(Stored data)
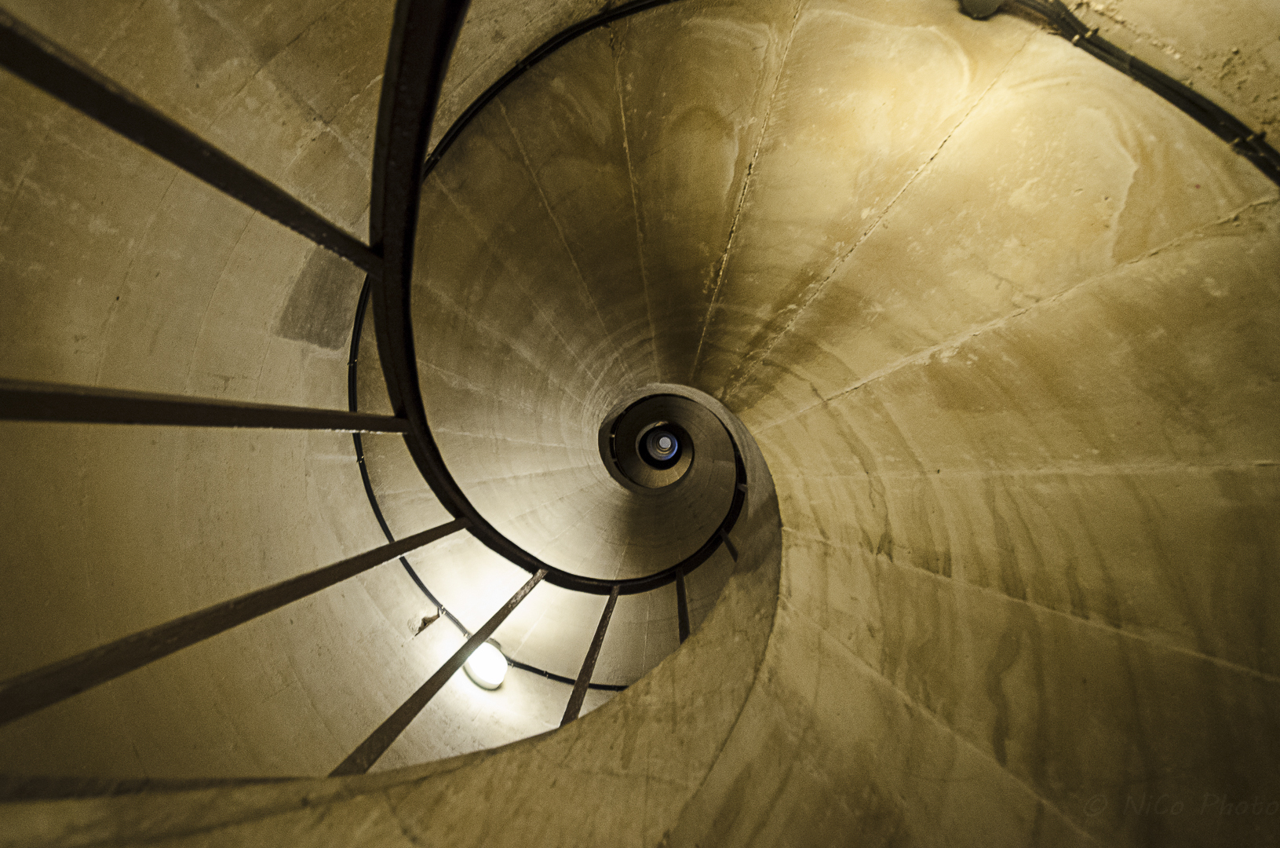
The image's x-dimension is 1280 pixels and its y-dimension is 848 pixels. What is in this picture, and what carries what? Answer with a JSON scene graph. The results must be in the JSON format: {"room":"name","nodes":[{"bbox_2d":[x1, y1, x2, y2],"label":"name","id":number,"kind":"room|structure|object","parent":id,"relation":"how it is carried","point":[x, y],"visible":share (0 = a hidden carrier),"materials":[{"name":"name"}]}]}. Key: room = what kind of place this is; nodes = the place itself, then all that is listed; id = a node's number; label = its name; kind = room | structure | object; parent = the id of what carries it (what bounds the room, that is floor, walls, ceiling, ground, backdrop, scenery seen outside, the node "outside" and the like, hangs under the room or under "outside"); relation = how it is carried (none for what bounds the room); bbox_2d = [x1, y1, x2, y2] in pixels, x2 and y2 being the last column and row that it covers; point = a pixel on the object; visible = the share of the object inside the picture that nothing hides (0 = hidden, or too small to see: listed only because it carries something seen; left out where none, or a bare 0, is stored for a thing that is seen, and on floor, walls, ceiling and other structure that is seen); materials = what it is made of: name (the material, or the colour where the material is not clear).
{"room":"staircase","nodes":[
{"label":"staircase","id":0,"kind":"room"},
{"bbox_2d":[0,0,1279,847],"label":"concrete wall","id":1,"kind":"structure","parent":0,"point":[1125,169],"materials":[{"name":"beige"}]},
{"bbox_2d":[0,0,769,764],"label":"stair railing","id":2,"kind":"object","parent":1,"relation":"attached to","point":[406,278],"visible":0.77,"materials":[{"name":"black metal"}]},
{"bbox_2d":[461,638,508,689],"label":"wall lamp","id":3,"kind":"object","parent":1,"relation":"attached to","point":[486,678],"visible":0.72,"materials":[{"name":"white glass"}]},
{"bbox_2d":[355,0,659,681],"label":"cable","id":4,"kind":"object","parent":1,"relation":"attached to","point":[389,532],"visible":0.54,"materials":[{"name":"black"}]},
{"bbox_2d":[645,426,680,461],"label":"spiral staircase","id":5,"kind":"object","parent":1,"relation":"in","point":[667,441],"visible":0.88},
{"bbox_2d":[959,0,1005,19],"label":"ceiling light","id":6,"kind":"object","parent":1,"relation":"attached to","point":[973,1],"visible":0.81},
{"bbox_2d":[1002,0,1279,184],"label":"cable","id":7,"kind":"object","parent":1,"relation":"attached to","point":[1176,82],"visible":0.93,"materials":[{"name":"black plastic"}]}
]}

_What this task involves_
What you return must match the records line for line, with the pictures left out.

_Output for this task_
The image's x-dimension is 1280 pixels and its y-dimension is 848 pixels. What is in this picture, and what carries what? Answer with a JSON scene graph. The results must be in the JSON format: {"room":"name","nodes":[{"bbox_2d":[x1, y1, x2, y2],"label":"name","id":number,"kind":"room|structure|object","parent":id,"relation":"how it is carried","point":[x, y],"visible":share (0 = a hidden carrier),"materials":[{"name":"name"}]}]}. Key: room = what kind of place this is; nodes = the place itself, then all that is listed; id = a node's number; label = its name; kind = room | structure | object; parent = the id of what carries it (what bounds the room, that is floor, walls, ceiling, ground, backdrop, scenery seen outside, the node "outside" and the like, hangs under the room or under "outside"); relation = how it is carried (none for what bounds the room); bbox_2d = [x1, y1, x2, y2] in pixels, x2 and y2 being the last column and row that it covers; point = a pixel on the object; visible = the share of the object inside the picture that nothing hides (0 = hidden, or too small to see: listed only because it carries something seen; left out where none, or a bare 0, is stored for a thing that is seen, and on floor, walls, ceiling and other structure that is seen); materials = what it is made of: name (the material, or the colour where the material is not clear).
{"room":"staircase","nodes":[
{"label":"staircase","id":0,"kind":"room"},
{"bbox_2d":[0,0,1279,847],"label":"concrete wall","id":1,"kind":"structure","parent":0,"point":[1125,169],"materials":[{"name":"beige"}]},
{"bbox_2d":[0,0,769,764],"label":"stair railing","id":2,"kind":"object","parent":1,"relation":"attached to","point":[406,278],"visible":0.77,"materials":[{"name":"black metal"}]},
{"bbox_2d":[461,638,508,689],"label":"wall lamp","id":3,"kind":"object","parent":1,"relation":"attached to","point":[486,678],"visible":0.72,"materials":[{"name":"white glass"}]},
{"bbox_2d":[355,0,659,681],"label":"cable","id":4,"kind":"object","parent":1,"relation":"attached to","point":[389,532],"visible":0.54,"materials":[{"name":"black"}]},
{"bbox_2d":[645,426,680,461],"label":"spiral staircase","id":5,"kind":"object","parent":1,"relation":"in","point":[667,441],"visible":0.88},
{"bbox_2d":[959,0,1005,19],"label":"ceiling light","id":6,"kind":"object","parent":1,"relation":"attached to","point":[973,1],"visible":0.81},
{"bbox_2d":[1002,0,1279,184],"label":"cable","id":7,"kind":"object","parent":1,"relation":"attached to","point":[1176,82],"visible":0.93,"materials":[{"name":"black plastic"}]}
]}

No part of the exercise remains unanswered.